Authorizing Air Ambulance Crews to Carry and Transfuse Blood Products
This legislation (S4085A/A2561B) effectively overturns an outdated state law that had restricted air ambulance providers from transporting human blood products and administering transfusions to trauma victims at the scene of an emergency — an oversight Hinchey maintains put rural residents at extreme and unnecessary risk as those living in more rural areas generally have less access to trauma care compared to their urban counterparts. The measure also allows medevac companies to donate unused blood to rural hospitals, where resources are scarce, as well as store blood products at their bases without having to obtain a blood bank permit, which industry experts have attested is unrealistic for medevac companies to secure.

Making Menstrual Products Available for Free at Shelter Facilities
This legislation (S6572/A529A) requires all shelters in New York State that provide temporary housing assistance to ensure that menstruating individuals have access to products, including sanitary napkins, tampons, and panty liners, at no cost. In 2016, New York City became the first in the U.S. to make free menstrual hygiene products available to people in homeless shelters. Hinchey, who represents the most rural district in the Senate Majority, has worked to bring this model to shelters in rural and upstate New York.
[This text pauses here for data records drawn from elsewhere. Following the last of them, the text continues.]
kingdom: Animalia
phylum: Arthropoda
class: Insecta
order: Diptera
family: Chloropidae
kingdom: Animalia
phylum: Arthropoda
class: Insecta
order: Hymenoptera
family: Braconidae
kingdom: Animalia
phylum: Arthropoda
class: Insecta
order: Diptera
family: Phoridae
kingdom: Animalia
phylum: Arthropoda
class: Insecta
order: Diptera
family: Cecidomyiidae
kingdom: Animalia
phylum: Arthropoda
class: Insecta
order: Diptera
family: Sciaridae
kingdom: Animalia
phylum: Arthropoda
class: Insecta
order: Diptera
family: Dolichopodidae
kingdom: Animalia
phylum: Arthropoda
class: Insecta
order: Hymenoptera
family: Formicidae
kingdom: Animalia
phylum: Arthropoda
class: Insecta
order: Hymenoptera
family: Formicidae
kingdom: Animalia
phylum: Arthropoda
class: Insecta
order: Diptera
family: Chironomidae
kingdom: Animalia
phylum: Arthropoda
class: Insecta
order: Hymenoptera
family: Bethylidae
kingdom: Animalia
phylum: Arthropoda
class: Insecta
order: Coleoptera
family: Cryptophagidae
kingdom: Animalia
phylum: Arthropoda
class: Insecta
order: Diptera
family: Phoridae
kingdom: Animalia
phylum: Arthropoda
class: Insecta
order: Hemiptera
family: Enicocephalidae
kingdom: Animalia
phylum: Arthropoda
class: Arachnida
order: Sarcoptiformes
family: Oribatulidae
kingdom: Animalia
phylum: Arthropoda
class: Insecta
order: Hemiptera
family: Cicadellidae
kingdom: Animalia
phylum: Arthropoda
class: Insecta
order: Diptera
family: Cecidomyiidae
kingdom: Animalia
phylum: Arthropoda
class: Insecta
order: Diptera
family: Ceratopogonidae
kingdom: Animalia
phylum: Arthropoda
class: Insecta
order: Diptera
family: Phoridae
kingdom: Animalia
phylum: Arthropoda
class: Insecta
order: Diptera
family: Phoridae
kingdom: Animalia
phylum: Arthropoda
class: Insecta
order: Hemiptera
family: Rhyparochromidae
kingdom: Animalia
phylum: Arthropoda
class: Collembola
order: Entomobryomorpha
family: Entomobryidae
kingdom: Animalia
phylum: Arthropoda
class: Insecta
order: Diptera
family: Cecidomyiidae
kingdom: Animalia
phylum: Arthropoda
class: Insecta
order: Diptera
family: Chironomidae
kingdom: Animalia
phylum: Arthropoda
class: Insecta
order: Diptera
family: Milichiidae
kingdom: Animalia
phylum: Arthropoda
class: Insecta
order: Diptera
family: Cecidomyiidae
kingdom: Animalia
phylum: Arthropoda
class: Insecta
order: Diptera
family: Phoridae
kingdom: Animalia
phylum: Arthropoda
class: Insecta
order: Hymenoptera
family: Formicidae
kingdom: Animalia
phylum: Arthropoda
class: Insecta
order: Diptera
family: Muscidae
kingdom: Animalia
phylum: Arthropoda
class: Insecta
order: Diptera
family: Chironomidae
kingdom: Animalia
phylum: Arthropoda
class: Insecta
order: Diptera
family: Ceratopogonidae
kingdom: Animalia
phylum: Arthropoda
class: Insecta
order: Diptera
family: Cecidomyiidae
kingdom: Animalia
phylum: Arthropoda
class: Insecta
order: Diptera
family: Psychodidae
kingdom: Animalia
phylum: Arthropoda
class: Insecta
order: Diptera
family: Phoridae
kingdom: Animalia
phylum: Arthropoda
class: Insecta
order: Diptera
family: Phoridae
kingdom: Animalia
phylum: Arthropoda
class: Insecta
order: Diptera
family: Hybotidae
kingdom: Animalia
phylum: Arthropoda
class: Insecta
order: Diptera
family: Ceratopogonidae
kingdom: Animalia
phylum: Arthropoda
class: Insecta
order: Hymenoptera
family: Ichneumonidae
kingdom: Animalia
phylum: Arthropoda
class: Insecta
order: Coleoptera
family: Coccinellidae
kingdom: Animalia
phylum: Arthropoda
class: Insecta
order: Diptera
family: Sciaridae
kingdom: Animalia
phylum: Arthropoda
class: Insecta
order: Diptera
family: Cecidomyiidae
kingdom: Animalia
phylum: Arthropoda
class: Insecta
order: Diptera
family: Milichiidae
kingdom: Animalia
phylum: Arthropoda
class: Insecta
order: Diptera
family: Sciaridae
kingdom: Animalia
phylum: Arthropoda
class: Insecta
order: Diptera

Stigma, financial barriers, miseducation, and sexism around menstruation have forced millions of Americans into period poverty; a phrase used to describe a lack of access to menstrual products due to economic constraints. Industry surveys estimate that 1 in 4 women struggle to purchase menstrual supplies because of a lack of income, and 4 in 5 teens have either missed school or know someone who has because menstrual products were not available to them. Inadequate menstrual hygiene management can lead to severe physical health impacts, particularly among low-income individuals who are often forced to use unhygienic materials and are therefore at increased risk of infection and infertility.

Expanding Organ Donation Enrollment Opportunities
This legislation (S5973/A6392) creates three new avenues for individuals to register as organ donors when completing state-issued electronic transactions administered by the following entities: the New York State Office of Temporary Disability Assistance, the Higher Education Services Corporation, and the Office of Tax and Finance. Studies have shown that urban residents are significantly more likely to be placed on waiting lists and receive transplants than those living in small towns or rural areas. Hinchey’s bill will provide millions of New Yorkers from demographically diverse segments of the population with the opportunity to enroll as organ donors and help close this gap.

Last year, nearly 600 New Yorkers died due to a lack of available organs for transplant, and about 1,500 people have been on the national transplant waitlist for more than five years. In 2019, 11% of New Yorkers in organ failure went out of state to have their transplant — an option that is often only available to patients with private health insurance. According to Donate Life New York State, there are 8,528 New Yorkers currently waiting for a lifesaving transplant, and just one organ donor can save the lives of eight people while healing 75 more through an eye and tissue donation.